# VectorStore: Postgres and Sentence Transformer (all-MiniLM-L6-v2) with Basic Examples

This notebook demonstrates how to use the `PostgresVectorStore` in `dapr-agents` for storing, querying, and filtering documents. We will explore:

* Initializing the `SentenceTransformerEmbedder` embedding function and `PostgresVectorStore`.
* Adding documents with text and metadata.
* Performing similarity searches.
* Filtering results based on metadata.
* Resetting the database.

## Install Required Libraries
Before starting, ensure the required libraries are installed:

In [None]:
!pip install dapr-agents python-dotenv "psycopg[binary,pool]" pgvector

## Load Environment Variables

Load API keys or other configuration values from your `.env` file using `dotenv`.

In [1]:
from dotenv import load_dotenv
load_dotenv()
════════════════
▸ Exercise requirements:
1) Reproduce the stretch of the notebook from "# VectorStore: Postgres" through "text and metadata.".
2) According to the notebook, what is the purpose of calling `load_dotenv()`?

▸ Available data:
════════════════
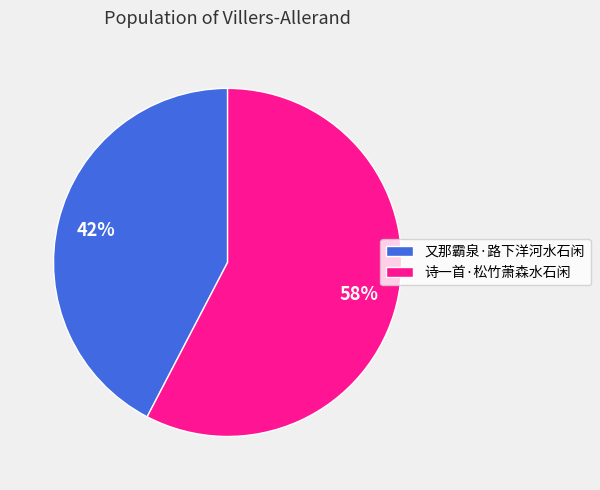

Which category accounts for the majority?

诗一首·松竹萧森水石闲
════════════════
▸ Results for each task:
1)
# VectorStore: Postgres and Sentence Transformer (all-MiniLM-L6-v2) with Basic Examples

This notebook demonstrates how to use the `PostgresVectorStore` in `dapr-agents` for storing, querying, and filtering documents. We will explore:

* Initializing the `SentenceTransformerEmbedder` embedding function and `PostgresVectorStore`.
* Adding documents with text and metadata.

2) The call loads API keys or other configuration values from the `.env` file, using `dotenv`.